-------- DATA SHOWN

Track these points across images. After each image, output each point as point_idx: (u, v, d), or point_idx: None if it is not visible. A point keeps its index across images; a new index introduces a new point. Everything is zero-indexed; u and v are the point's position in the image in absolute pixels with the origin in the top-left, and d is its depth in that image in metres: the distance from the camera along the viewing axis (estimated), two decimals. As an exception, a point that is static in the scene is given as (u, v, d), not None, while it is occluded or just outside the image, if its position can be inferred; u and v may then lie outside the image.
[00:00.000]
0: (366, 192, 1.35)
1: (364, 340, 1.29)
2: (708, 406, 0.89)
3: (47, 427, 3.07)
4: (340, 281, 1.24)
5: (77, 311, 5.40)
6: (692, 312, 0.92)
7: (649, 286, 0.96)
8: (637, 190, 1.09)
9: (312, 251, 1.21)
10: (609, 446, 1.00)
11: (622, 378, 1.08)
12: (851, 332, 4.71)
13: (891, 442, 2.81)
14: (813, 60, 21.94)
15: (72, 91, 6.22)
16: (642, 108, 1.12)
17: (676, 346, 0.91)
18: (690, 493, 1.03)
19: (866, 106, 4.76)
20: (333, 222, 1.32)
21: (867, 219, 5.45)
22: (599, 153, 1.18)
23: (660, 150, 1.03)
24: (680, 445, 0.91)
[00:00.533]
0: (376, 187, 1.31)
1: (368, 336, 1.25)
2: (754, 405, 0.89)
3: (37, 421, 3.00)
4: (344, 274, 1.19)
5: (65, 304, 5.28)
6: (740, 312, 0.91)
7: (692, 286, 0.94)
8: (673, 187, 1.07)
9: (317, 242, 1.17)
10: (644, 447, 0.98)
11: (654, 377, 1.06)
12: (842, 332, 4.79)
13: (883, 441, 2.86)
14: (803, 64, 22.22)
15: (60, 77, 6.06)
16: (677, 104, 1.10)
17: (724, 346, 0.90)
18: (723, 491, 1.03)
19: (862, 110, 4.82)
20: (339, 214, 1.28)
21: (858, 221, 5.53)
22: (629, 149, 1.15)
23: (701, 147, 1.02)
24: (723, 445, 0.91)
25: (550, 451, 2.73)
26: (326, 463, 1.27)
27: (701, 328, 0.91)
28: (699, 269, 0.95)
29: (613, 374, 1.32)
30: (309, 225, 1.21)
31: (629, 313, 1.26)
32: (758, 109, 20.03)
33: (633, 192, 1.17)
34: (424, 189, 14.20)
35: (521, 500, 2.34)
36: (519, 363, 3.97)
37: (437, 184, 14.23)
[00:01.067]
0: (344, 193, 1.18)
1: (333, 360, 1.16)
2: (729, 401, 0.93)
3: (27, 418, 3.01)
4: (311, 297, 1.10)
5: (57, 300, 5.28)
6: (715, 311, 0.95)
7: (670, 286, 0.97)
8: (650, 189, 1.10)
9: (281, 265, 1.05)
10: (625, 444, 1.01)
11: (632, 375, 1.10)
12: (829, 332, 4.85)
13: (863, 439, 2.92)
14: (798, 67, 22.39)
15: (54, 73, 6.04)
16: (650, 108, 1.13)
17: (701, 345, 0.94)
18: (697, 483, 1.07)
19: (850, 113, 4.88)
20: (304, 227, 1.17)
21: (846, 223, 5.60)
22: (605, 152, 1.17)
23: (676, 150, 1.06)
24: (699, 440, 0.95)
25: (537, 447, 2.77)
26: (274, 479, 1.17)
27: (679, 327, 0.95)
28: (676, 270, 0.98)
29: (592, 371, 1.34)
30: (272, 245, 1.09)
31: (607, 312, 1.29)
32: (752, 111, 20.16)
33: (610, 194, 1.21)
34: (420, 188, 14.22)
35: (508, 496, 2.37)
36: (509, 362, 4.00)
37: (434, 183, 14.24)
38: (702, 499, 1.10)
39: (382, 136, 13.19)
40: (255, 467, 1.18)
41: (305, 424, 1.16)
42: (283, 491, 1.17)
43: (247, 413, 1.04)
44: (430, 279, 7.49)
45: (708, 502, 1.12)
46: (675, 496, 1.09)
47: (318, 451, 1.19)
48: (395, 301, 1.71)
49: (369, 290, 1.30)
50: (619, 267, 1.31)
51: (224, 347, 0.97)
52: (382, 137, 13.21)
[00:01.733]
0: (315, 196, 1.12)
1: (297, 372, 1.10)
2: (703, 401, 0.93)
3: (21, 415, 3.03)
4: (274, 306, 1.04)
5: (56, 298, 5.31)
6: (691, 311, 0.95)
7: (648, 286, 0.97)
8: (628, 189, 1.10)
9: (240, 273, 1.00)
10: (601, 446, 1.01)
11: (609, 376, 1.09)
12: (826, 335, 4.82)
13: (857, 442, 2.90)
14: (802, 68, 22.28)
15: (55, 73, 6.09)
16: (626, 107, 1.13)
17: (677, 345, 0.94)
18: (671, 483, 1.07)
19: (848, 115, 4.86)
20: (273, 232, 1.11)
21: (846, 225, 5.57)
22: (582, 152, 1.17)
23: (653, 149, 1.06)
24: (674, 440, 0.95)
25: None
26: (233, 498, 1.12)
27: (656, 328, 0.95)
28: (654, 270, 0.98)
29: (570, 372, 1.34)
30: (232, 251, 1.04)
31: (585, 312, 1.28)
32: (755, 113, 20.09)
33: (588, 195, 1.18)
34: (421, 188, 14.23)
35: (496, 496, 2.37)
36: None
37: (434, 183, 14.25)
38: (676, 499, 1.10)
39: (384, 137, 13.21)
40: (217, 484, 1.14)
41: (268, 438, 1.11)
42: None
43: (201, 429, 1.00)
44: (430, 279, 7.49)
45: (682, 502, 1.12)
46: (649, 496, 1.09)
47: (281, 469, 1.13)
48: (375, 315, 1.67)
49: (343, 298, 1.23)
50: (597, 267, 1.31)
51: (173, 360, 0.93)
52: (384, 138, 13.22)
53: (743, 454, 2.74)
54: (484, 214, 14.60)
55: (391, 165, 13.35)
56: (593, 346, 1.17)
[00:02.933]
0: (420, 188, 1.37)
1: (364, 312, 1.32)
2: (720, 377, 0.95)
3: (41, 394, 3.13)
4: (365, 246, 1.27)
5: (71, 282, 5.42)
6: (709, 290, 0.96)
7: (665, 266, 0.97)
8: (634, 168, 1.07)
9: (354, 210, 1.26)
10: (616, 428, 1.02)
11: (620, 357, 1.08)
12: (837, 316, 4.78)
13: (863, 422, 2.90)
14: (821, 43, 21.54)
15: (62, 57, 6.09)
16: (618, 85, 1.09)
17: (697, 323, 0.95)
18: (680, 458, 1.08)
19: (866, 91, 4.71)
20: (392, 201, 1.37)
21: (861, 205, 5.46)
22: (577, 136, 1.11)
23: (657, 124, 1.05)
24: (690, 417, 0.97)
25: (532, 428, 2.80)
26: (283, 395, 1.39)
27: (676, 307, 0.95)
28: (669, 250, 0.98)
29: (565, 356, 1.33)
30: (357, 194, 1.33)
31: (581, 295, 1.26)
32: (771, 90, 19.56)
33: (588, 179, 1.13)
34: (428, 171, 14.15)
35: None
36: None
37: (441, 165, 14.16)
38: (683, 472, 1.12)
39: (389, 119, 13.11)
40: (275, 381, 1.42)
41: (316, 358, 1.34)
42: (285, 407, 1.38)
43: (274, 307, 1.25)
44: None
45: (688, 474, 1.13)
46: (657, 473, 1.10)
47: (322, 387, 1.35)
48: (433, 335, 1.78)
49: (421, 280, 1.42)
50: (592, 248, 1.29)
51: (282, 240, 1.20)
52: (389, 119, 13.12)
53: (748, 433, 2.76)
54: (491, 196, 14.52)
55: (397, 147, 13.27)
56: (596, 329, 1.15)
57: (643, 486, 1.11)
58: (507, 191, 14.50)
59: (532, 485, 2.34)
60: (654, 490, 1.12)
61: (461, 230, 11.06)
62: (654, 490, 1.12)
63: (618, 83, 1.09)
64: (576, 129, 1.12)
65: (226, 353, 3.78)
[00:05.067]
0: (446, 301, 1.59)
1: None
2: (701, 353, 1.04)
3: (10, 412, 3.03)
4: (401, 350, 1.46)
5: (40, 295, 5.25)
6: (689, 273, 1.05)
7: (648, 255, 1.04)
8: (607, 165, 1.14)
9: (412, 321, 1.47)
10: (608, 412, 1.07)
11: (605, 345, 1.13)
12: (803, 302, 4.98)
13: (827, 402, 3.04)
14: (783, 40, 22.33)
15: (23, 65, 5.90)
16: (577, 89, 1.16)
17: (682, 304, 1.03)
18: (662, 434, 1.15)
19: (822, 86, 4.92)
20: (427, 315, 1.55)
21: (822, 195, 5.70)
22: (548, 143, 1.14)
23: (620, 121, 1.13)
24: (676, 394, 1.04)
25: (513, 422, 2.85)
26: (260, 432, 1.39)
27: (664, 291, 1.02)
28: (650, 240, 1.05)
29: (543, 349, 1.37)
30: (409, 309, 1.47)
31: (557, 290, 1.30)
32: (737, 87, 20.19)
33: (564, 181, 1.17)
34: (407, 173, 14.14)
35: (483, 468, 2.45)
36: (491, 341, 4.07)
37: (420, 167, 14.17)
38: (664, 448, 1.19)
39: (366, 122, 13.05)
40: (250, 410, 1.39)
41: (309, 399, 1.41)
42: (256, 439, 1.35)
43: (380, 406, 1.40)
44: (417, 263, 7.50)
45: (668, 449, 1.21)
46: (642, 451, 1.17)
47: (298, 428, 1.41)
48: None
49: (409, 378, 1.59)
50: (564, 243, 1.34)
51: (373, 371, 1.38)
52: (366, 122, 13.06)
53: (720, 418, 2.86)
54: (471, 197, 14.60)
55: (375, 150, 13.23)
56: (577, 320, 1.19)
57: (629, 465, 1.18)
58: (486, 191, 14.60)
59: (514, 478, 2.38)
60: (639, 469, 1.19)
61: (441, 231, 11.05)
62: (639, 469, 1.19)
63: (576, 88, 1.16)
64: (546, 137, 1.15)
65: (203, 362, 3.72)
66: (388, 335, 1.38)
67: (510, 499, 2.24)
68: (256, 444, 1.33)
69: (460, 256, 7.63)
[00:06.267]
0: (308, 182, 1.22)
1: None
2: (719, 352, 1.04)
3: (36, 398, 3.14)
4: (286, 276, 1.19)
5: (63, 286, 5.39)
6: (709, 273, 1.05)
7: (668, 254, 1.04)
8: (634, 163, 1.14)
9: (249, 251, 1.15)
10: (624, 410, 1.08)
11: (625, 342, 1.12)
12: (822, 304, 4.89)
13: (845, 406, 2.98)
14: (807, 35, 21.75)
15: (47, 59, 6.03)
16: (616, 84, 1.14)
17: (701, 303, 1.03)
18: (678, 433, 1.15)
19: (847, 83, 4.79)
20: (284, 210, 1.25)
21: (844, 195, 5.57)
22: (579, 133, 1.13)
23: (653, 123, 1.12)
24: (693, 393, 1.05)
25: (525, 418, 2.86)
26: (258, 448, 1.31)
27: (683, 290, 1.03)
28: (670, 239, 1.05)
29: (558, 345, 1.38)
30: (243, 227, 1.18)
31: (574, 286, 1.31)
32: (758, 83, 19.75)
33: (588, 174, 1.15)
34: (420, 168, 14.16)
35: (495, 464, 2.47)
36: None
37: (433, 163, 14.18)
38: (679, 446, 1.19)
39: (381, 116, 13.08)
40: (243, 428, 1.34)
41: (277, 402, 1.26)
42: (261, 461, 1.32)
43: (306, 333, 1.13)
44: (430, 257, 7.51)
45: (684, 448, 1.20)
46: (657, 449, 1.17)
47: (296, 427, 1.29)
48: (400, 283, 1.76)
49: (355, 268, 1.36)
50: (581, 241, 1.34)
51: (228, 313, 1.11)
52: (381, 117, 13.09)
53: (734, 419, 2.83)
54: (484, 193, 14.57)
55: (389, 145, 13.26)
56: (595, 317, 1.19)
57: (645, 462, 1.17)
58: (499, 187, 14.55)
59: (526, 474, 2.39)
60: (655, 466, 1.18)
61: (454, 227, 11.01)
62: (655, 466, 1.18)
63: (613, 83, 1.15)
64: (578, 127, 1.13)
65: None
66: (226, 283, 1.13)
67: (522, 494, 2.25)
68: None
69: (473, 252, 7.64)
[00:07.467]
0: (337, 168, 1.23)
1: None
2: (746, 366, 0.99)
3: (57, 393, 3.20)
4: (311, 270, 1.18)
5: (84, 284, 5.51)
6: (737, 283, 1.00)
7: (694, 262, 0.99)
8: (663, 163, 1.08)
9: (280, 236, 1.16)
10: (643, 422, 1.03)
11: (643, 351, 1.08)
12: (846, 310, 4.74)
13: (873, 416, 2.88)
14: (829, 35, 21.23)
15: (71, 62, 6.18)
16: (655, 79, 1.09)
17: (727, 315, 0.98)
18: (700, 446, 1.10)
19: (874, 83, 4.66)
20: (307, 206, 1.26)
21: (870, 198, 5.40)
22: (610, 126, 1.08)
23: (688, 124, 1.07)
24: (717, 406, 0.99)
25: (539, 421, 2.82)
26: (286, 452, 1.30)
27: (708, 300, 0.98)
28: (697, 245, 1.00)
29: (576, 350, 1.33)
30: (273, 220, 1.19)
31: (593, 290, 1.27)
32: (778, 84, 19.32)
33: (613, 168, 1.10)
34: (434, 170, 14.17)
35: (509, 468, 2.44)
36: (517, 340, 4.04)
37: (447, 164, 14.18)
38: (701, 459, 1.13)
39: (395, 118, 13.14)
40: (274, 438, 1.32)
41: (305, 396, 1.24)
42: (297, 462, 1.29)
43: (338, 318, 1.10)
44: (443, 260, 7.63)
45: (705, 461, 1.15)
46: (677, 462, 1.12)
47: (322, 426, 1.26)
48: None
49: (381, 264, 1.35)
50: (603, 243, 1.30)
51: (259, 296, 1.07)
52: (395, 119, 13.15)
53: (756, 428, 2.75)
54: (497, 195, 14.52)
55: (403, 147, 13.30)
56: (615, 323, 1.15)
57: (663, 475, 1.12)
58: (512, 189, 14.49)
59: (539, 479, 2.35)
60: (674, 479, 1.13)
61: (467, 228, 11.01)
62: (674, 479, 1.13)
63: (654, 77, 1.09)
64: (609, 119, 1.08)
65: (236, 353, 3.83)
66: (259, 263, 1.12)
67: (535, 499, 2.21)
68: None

----------------

YOUR TASK → Give back, unchanged, the run of lines in the listing above that begins at the line containing "12: (851, 332, 4.71)" and ends at the line containing "37: (437, 184, 14.23)", both included.

EXPECTED OUTPUT →
12: (851, 332, 4.71)
13: (891, 442, 2.81)
14: (813, 60, 21.94)
15: (72, 91, 6.22)
16: (642, 108, 1.12)
17: (676, 346, 0.91)
18: (690, 493, 1.03)
19: (866, 106, 4.76)
20: (333, 222, 1.32)
21: (867, 219, 5.45)
22: (599, 153, 1.18)
23: (660, 150, 1.03)
24: (680, 445, 0.91)
[00:00.533]
0: (376, 187, 1.31)
1: (368, 336, 1.25)
2: (754, 405, 0.89)
3: (37, 421, 3.00)
4: (344, 274, 1.19)
5: (65, 304, 5.28)
6: (740, 312, 0.91)
7: (692, 286, 0.94)
8: (673, 187, 1.07)
9: (317, 242, 1.17)
10: (644, 447, 0.98)
11: (654, 377, 1.06)
12: (842, 332, 4.79)
13: (883, 441, 2.86)
14: (803, 64, 22.22)
15: (60, 77, 6.06)
16: (677, 104, 1.10)
17: (724, 346, 0.90)
18: (723, 491, 1.03)
19: (862, 110, 4.82)
20: (339, 214, 1.28)
21: (858, 221, 5.53)
22: (629, 149, 1.15)
23: (701, 147, 1.02)
24: (723, 445, 0.91)
25: (550, 451, 2.73)
26: (326, 463, 1.27)
27: (701, 328, 0.91)
28: (699, 269, 0.95)
29: (613, 374, 1.32)
30: (309, 225, 1.21)
31: (629, 313, 1.26)
32: (758, 109, 20.03)
33: (633, 192, 1.17)
34: (424, 189, 14.20)
35: (521, 500, 2.34)
36: (519, 363, 3.97)
37: (437, 184, 14.23)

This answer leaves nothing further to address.